One final matter that we address is the employer's query concerning whether interest is due on the employee's judgment. When the employer filed the present petition, it also made a motion to stay the payment of certain benefits. That motion was granted. The stay required, however, that if the employer's petition was denied, the stayed benefits were to have interest paid in accordance with G.L. 1956 (1986 Reenactment) § 28-35-12(c). The employer *387 now asks this court to clarify the date from which interest is payable. We decline to do so. Rather we remand to the WCC for a determination of interest, if any, upon the facts of the instant case.

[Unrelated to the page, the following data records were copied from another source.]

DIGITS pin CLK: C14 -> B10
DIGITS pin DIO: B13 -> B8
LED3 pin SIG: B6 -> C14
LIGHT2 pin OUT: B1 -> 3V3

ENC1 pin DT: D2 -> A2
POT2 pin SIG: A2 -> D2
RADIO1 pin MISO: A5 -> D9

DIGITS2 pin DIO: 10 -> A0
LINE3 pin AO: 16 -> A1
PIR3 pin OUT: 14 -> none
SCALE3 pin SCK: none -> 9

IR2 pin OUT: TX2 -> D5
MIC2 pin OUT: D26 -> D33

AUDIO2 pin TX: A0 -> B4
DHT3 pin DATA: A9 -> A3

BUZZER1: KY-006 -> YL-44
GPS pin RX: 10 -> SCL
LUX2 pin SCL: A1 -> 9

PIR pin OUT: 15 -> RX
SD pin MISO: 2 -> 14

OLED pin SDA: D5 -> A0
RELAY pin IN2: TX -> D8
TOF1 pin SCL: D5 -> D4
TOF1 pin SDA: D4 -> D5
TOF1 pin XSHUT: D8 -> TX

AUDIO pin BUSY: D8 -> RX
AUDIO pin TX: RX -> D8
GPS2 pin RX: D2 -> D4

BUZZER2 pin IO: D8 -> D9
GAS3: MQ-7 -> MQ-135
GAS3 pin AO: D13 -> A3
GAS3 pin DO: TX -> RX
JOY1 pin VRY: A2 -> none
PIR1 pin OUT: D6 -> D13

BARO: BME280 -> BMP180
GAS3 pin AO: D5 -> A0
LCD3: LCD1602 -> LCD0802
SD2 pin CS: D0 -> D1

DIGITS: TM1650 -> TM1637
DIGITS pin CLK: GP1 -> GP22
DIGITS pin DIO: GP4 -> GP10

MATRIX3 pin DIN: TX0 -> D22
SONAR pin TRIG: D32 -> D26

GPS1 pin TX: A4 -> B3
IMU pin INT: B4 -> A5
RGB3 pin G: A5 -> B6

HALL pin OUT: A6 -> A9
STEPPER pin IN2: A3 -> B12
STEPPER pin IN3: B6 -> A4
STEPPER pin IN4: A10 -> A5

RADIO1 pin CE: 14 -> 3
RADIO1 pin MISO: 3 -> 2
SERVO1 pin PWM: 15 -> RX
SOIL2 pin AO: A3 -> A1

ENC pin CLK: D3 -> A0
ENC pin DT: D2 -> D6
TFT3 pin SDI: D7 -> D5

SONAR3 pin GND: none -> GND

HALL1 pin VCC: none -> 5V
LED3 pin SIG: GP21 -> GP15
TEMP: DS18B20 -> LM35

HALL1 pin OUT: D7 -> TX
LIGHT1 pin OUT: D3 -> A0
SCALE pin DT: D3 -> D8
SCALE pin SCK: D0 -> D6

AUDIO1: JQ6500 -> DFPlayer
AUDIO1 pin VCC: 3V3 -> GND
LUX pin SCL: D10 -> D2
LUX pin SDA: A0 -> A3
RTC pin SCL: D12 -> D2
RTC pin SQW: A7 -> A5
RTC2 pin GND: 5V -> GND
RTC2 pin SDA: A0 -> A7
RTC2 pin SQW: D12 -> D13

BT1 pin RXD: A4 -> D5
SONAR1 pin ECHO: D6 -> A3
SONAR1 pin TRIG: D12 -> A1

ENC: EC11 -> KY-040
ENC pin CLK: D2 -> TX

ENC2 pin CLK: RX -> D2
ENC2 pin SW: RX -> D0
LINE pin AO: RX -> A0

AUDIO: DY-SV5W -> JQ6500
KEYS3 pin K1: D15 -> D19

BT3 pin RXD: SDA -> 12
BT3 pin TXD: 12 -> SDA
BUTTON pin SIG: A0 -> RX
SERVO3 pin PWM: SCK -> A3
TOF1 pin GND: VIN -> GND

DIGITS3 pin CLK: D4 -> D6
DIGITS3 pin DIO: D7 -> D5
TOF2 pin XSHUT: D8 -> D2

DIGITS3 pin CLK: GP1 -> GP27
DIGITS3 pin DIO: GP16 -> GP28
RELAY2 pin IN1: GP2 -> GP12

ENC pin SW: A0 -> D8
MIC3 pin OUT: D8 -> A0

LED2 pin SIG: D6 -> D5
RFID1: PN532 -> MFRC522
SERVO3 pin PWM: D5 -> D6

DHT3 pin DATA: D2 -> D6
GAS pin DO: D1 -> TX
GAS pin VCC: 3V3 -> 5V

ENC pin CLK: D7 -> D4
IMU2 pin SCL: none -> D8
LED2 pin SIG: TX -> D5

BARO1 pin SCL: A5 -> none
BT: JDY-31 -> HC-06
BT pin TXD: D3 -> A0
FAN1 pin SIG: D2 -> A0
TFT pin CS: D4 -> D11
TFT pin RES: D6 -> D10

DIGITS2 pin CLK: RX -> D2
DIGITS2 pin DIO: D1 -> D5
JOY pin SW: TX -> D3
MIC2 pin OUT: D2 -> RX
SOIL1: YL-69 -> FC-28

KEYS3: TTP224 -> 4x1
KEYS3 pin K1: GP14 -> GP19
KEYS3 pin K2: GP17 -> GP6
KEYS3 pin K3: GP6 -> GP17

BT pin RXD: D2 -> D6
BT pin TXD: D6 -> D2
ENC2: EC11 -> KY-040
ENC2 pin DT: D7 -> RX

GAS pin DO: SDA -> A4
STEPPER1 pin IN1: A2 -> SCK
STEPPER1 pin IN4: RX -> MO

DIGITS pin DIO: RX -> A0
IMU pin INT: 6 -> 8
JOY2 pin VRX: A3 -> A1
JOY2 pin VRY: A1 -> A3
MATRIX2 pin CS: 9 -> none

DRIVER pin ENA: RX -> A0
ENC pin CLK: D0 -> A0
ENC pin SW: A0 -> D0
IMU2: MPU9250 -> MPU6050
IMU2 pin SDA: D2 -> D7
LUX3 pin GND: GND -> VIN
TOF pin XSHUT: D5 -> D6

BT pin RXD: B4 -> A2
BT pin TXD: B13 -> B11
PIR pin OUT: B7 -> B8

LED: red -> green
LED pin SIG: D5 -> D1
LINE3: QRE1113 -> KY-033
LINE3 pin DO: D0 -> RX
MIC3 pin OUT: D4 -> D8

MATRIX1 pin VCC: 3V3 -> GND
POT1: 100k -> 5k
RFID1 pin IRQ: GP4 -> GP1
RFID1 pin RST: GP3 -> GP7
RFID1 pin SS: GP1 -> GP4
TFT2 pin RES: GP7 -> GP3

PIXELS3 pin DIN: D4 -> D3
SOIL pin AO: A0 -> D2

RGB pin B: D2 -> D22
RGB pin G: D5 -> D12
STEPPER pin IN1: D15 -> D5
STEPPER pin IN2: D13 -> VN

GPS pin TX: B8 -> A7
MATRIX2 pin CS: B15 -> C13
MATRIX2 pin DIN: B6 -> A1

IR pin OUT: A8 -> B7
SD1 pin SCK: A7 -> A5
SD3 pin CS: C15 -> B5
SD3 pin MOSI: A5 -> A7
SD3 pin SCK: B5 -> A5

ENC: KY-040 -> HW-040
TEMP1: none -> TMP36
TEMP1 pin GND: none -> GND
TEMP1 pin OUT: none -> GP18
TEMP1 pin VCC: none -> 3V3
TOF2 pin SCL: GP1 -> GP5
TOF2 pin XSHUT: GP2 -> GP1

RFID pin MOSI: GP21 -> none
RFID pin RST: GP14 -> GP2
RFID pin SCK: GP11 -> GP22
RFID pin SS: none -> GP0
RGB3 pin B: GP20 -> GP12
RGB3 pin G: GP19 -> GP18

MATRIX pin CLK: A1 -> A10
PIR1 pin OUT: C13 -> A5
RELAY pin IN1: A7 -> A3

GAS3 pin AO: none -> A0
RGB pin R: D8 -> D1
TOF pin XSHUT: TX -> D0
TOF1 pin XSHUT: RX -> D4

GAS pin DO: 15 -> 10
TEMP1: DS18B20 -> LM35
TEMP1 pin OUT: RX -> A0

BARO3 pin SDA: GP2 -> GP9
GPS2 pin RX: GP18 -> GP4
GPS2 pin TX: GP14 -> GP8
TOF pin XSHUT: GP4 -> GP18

The employer's petition for certiorari is denied. The writ previously issued is quashed. The decision of the WCC is affirmed. The papers of the case are remanded to the WCC for a hearing on the matter of interest on the judgment in accordance with this opinion.

NOTES

[1] This matter was originally heard by a Workers' Compensation Commission trial commissioner. He held for the employer, that employee did not suffer a compensable injury. On employee's appeal, the Workers' Compensation Appellate Commission reversed the trial commissioner and held that employee did suffer a compensable injury. The employer takes the instant appeal from the Appellate Commission's decision.

The Workers' Compensation Appellate Commission rendered its decision on May 14, 1990, before the Workers' Compensation Commission was relabeled the Workers' Compensation Court on July 11, 1990. Accordingly, we shall utilize terminology in place as of May 14, 1990.